**What to produce**
Each line in the records below that has the word "white" should be copied.

**Dataset content**

----------

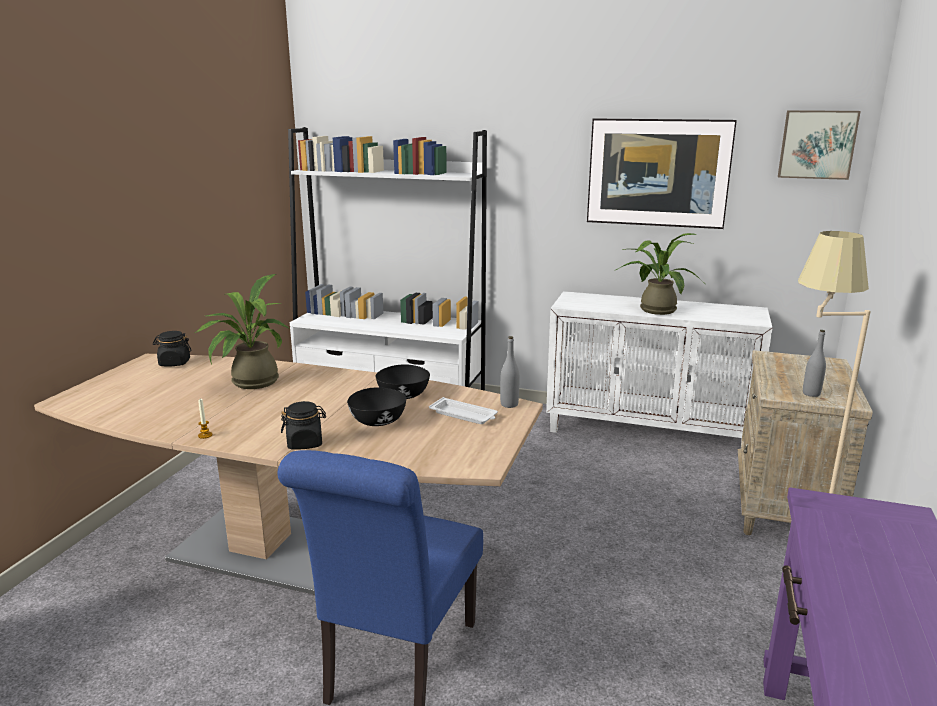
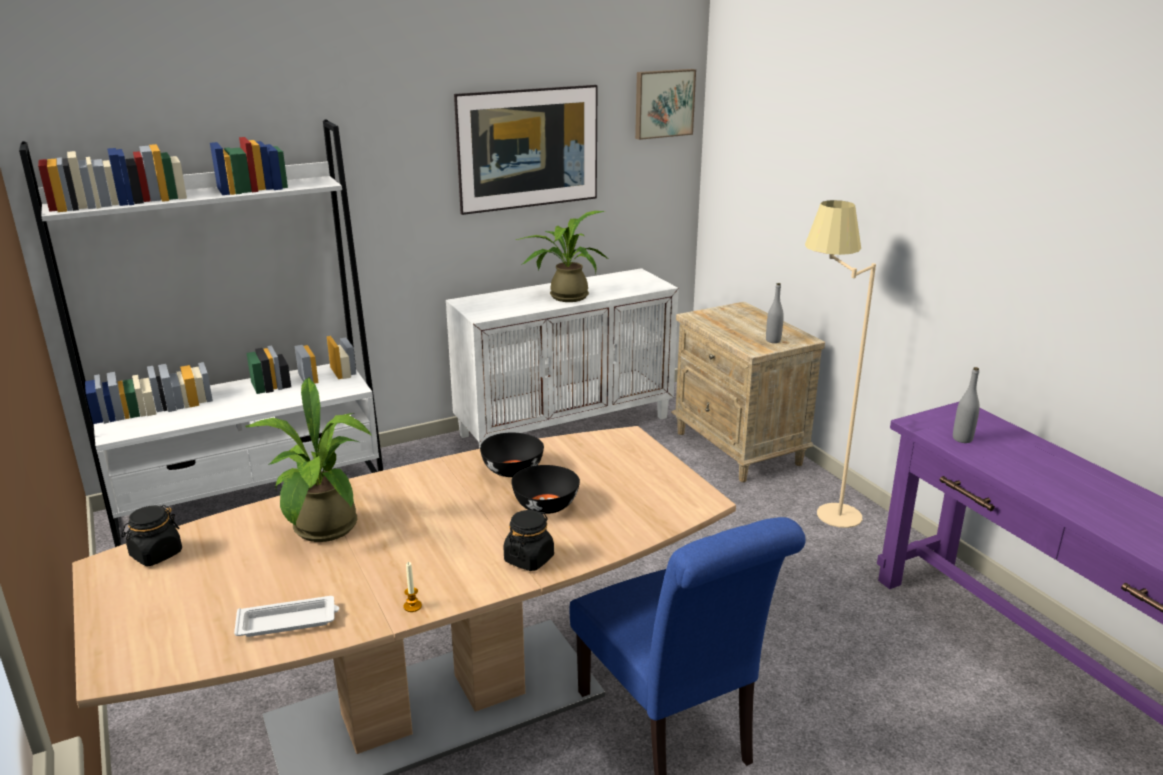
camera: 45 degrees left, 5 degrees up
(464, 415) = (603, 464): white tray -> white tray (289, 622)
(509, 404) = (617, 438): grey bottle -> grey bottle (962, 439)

----------

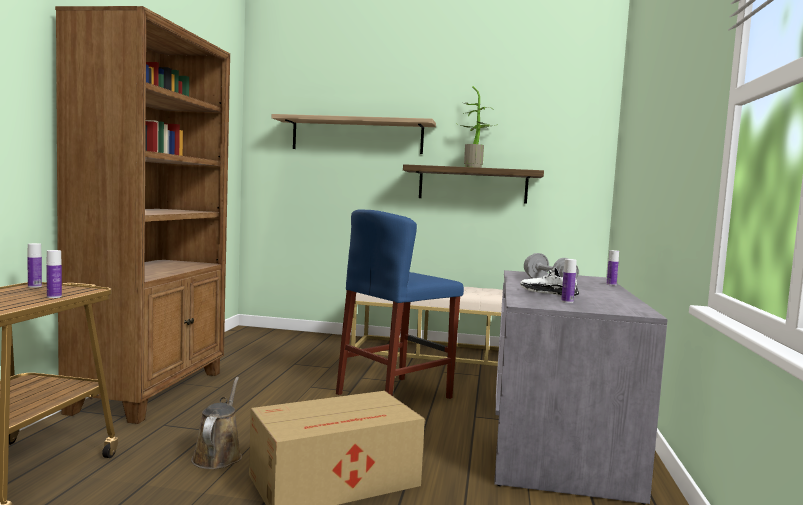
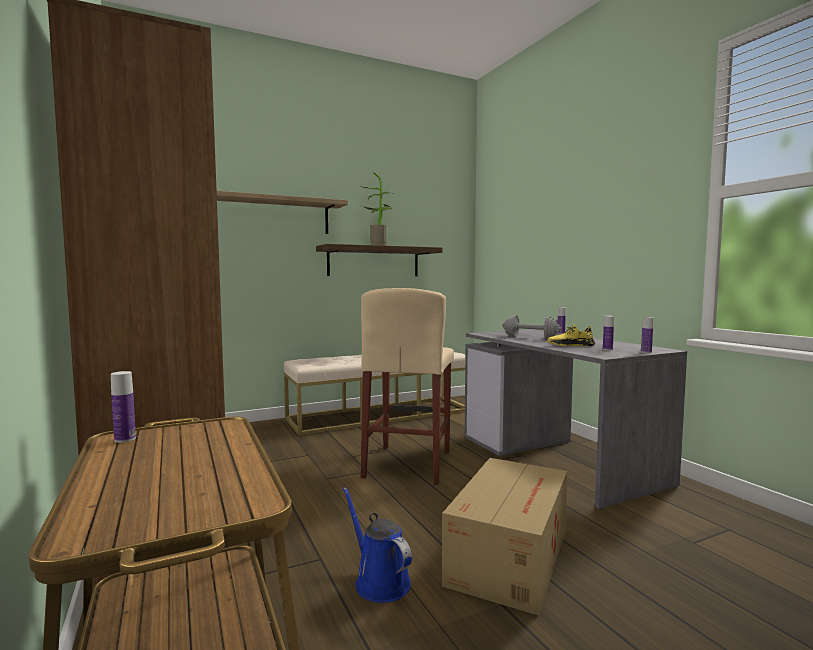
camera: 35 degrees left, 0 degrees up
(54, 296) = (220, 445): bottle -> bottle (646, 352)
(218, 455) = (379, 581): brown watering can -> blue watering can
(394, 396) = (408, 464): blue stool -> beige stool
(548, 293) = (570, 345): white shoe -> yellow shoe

----------

**Exercise result**
(464, 415) = (603, 464): white tray -> white tray (289, 622)
(548, 293) = (570, 345): white shoe -> yellow shoe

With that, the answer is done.